Multinational Gas and Petrochemical Co v Multinational Gas and Petrochemical Services Ltd
Royal Coat of Arms of the United Kingdom.svg
Court Court of Appeal
Decided 16 February 1983 (1983-02-16)
Citation(s) [1983] Ch 258
Court membership
Judge(s) sitting
Keywords
Directors' duties

Multinational Gas and Petrochemical Co v Multinational Gas and Petrochemical Services Ltd [1983] Ch 258 is a leading United Kingdom company law case relating to directors' liability. The case is the principal authority for the proposition that a company will not be able to make any claim against a director for breach of duty where the acts of the director have been ratified by the members of the company.

The plaintiff company (Multinational Gas and Petrochemical Co) was a joint venture company formed between three shareholders to engage in trading, storing and shipping liquified natural gas. Originally the company was to have been incorporated in the United Kingdom, but after taking tax advice it was incorporated in Liberia instead, and a separate English company - Multinational Gas and Petrochemical Services Ltd (referred to as "Services") in the judgment - was incorporated to act as broker and agent. The board of directors of the plaintiff company was composed of appointees from the three shareholders.
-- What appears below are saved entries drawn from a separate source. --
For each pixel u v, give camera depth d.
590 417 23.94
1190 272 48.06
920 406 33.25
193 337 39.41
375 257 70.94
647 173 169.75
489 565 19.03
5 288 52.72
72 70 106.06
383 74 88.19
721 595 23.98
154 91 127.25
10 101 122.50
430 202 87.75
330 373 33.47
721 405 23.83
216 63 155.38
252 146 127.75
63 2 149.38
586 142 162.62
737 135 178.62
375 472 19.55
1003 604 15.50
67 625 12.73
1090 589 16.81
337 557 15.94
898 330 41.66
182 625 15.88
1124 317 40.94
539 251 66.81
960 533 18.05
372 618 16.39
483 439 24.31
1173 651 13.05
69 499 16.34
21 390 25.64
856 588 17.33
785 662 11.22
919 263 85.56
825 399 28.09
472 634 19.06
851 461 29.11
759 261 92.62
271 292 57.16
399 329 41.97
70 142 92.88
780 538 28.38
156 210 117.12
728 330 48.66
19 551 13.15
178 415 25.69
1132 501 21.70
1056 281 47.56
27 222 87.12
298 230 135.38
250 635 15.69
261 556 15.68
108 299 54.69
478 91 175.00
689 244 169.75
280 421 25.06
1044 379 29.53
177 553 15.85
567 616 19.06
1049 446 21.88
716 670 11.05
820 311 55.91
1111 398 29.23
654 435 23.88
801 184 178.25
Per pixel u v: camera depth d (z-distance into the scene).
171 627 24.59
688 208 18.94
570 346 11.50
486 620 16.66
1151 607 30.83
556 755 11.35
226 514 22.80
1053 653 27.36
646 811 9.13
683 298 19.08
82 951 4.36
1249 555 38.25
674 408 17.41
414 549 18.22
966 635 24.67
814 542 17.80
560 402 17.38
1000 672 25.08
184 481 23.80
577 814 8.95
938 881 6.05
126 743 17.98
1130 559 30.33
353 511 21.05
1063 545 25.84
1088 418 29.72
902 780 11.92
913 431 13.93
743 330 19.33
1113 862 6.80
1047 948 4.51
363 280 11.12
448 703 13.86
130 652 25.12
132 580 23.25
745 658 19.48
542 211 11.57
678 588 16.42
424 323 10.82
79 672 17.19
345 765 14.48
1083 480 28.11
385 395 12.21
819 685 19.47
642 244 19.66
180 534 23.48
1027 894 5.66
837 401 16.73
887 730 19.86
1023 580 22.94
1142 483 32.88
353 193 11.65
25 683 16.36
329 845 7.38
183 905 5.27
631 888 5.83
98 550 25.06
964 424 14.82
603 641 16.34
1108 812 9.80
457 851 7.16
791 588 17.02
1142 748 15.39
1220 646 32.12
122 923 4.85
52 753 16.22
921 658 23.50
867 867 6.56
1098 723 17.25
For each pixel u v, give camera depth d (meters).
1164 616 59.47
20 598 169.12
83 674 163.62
Although the business was initially successful, it later collapsed with its liabilities exceeding the value of its assets by over GBP113 million. A liquidator was appointed, and began examining ways in which the company might seek to recover against third parties for the benefit of the creditors. The liquidator brought proceedings against Services alleging negligence in relation to the provision of financial information to the company. In the same action it also brought proceedings against each of its directors alleging negligence in failing to appreciate the obvious deficiency in information provided by services, and making highly speculative and negligent decisions which could not reasonably be regarded as coming within the "business judgment rule".
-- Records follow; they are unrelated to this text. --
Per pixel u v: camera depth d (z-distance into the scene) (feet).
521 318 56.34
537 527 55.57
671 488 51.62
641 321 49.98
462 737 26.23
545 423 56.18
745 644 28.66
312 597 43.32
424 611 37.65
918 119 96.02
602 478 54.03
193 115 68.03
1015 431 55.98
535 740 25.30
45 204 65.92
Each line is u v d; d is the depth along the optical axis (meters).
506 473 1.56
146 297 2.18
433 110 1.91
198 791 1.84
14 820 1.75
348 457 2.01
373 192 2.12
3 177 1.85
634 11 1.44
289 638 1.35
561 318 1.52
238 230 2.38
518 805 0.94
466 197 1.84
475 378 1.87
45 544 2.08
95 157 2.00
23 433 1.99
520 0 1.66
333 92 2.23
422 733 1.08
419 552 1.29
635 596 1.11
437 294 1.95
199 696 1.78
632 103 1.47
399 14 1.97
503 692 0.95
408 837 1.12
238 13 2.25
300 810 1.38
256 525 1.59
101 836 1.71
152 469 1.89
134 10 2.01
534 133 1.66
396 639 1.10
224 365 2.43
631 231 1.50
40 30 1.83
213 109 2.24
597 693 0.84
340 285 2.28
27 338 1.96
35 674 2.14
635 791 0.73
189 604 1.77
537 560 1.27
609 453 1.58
Although the case is remembered primarily for the statements with respect to company law (referred to in both arguments and the judgment as the "company law point"), the actual decision that the Court of Appeal was required to make related to a procedural point on leave to serve proceedings out of the jurisdiction under RSC Order 11 (now repealed). Because none of the directors were resident in the United Kingdom, and none of the acts complained of by the directors had occurred within the jurisdiction (all board meetings had occurred overseas for tax reasons), it was necessary to obtain the leave of the court to serve out. In order to do so, the plaintiff company needed to satisfy the court either that the acts complained of occurred within the jurisdiction (which the court disposed of rapidly), or that the defendants were a necessary and proper party to an action which was properly commenced against a defendant within the jurisdiction (Services). On this latter point most of the argument was focused.